Abstract: TH-PO146
Safety Analysis of Tenapanor Monotherapy vs. Sevelamer Carbonate in Patients on Maintenance Dialysis with Hyperphosphatemia
Session Information
- Bone and Mineral Metabolism: CKD-MBD Updates
November 02, 2023 | Location: Exhibit Hall, Pennsylvania Convention Center
Abstract Time: 10:00 AM - 12:00 PM
Category: Bone and Mineral Metabolism
- 502 Bone and Mineral Metabolism: Clinical
Authors
- Silva, Arnold L., Boise Kidney & Hypertension Institute, Nampa, Indiana, United States
- Hernandez, German T., El Paso Kidney Specialists, El Paso, Texas, United States
- Spiegel, David M., Ardelyx, Inc., Waltham, Massachusetts, United States
- Rosenbaum, David P., Ardelyx, Inc., Waltham, Massachusetts, United States
- Edelstein, Susan A., Ardelyx, Inc., Waltham, Massachusetts, United States
- Yang, Yang, Ardelyx, Inc., Waltham, Massachusetts, United States
- Zhao, Suling, Ardelyx, Inc., Waltham, Massachusetts, United States
- Williams, Laura, Ardelyx, Inc., Waltham, Massachusetts, United States
Background
Tenapanor (TEN) is a novel phosphate absorption inhibitor that blocks paracellular phosphate absorption by local inhibition of the intestinal sodium hydrogen exchanger isoform 3 (NHE3). TEN is being evaluated for the control of serum phosphate (sP) in adult patients (pts) with chronic kidney disease on maintenance dialysis. PHREEDOM (NCT03427125) was a phase 3 trial that evaluated TEN in pts on dialysis with HP. The phosphate binder (PB) sevelamer (SEV) was used as a safety control. Here we evaluate overall safety from PHREEDOM and present exposure-adjusted safety analyses.
Methods
The study design has been previously described. The trial enrolled pts on maintenance dialysis with sP ≤10.0 mg/dL and an sP increase ≥1.5 mg/dL after PB washout. The first 26 weeks was an open-label randomized treatment period (RTP) with pts randomized 3:1 to TEN 30 mg bid or SEV per package insert. Safety data collected during the RTP were from pts who received ≥1 dose of study drug. We calculated the exposure-adjusted incidence rates per 100 pt-years.
Results
Safety data is shown in the Table. 63.5% of pts randomized to the SEV arm (n=137) had received SEV prior to study entry. During the RTP, one death occurred in the TEN arm (n=419) due to a treatment-emergent adverse event (AE) unrelated to TEN. While the incidence of AEs leading to study drug discontinuation was higher in the TEN arm, the incidence of serious AEs (SAEs) and AEs leading to hospitalization was lower in the TEN arm than the SEV arm. The exposure-adjusted rates of SAEs were similar in both arms.
Conclusion
Incidence of AEs leading to hospitalization was lower in the TEN arm than the SEV arm. The analysis confirmed TEN has an acceptable safety profile.
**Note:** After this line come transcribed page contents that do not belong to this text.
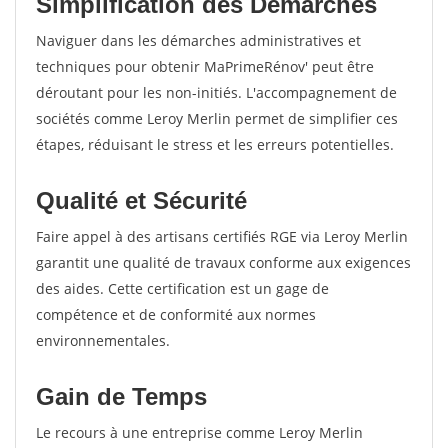
Simplification des Démarches
Naviguer dans les démarches administratives et
techniques pour obtenir MaPrimeRénov' peut être
déroutant pour les non-initiés. L'accompagnement de
sociétés comme Leroy Merlin permet de simplifier ces
étapes, réduisant le stress et les erreurs potentielles.
Qualité et Sécurité
Faire appel à des artisans certifiés RGE via Leroy Merlin
garantit une qualité de travaux conforme aux exigences
des aides. Cette certification est un gage de
compétence et de conformité aux normes
environnementales.
Gain de Temps
Le recours à une entreprise comme Leroy Merlin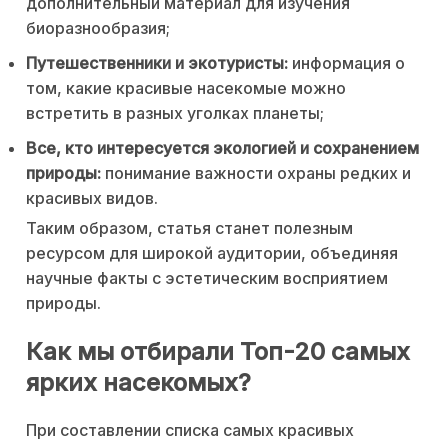
дополнительный материал для изучения
биоразнообразия;
Путешественники и экотуристы:
информация о
том, какие красивые насекомые можно
встретить в разных уголках планеты;
Все, кто интересуется экологией и сохранением
природы:
понимание важности охраны редких и
красивых видов.
Таким образом, статья станет полезным
ресурсом для широкой аудитории, объединяя
научные факты с эстетическим восприятием
природы.
Как мы отбирали Топ-20 самых
ярких насекомых?
При составлении списка самых красивых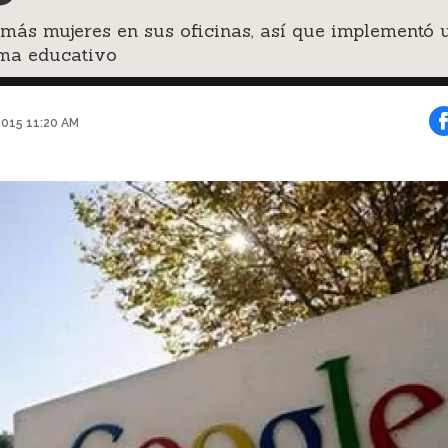
más mujeres en sus oficinas, así que implementó 
ma educativo
015 11:20 AM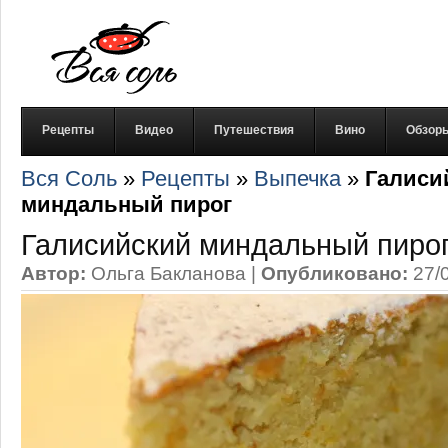
Рецепты
Видео
Путешествия
Вино
Обзор
Вся Соль
»
Рецепты
»
Выпечка
»
Галиси
миндальный пирог
Галисийский миндальный пиро
Автор:
Ольга Бакланова
|
Опубликовано:
27/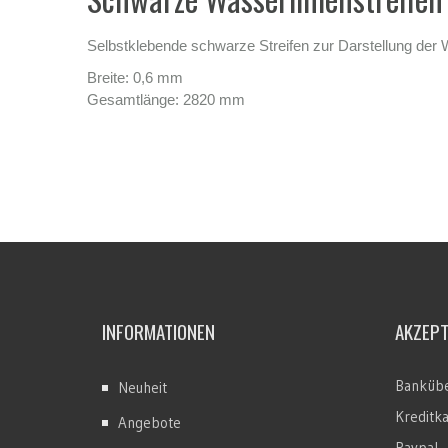
Selbstklebende schwarze Streifen zur Darstellung der W
Breite: 0,6 mm
Gesamtlänge: 2820 mm
INFORMATIONEN
AKZEP
Bankübe
Neuheit
Kreditk
Angebote
Paypal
| TEN (n=419) | SEV (n=137) | |
| Pt-years | 157.4 | 64.3 |
| Pts with any treatment-emergent AE (TEAE), n (%)* | 337 (80.4%) | 88 (64.2%) |
| Exposure-adjusted incidence rate of AEs per 100 pt-years | 214.1 | 136.9 |
| Pts with any serious TEAE, n (%) | 73 (17.4%) | 32 (23.4%) |
| Exposure-adjusted incidence rate of serious AEs per 100 pt-years | 46.4 | 49.8 |
| Pts with any TEAE leading to death, n (%) | 1 (0.2%) | 0 |
| Pts with any TEAE leading to study drug discontinuation, n (%) | 102 (24.3%) | 2 (1.5%) |
| Pts with any TEAE leading to hospitalization, n (%) | 73 (17.4%) | 32 (23.4%) |
| *63.5% of pts in the SEV arm had received SEV prior to study entry, potentially confounding the interpretation of AEs in favor of SEV, as demonstrated by the lower AE incidence than reported in its label. Serious AEs should have been largely unaffected by prior exposure. | ||
Funding
- Commercial Support – Ardelyx, Inc.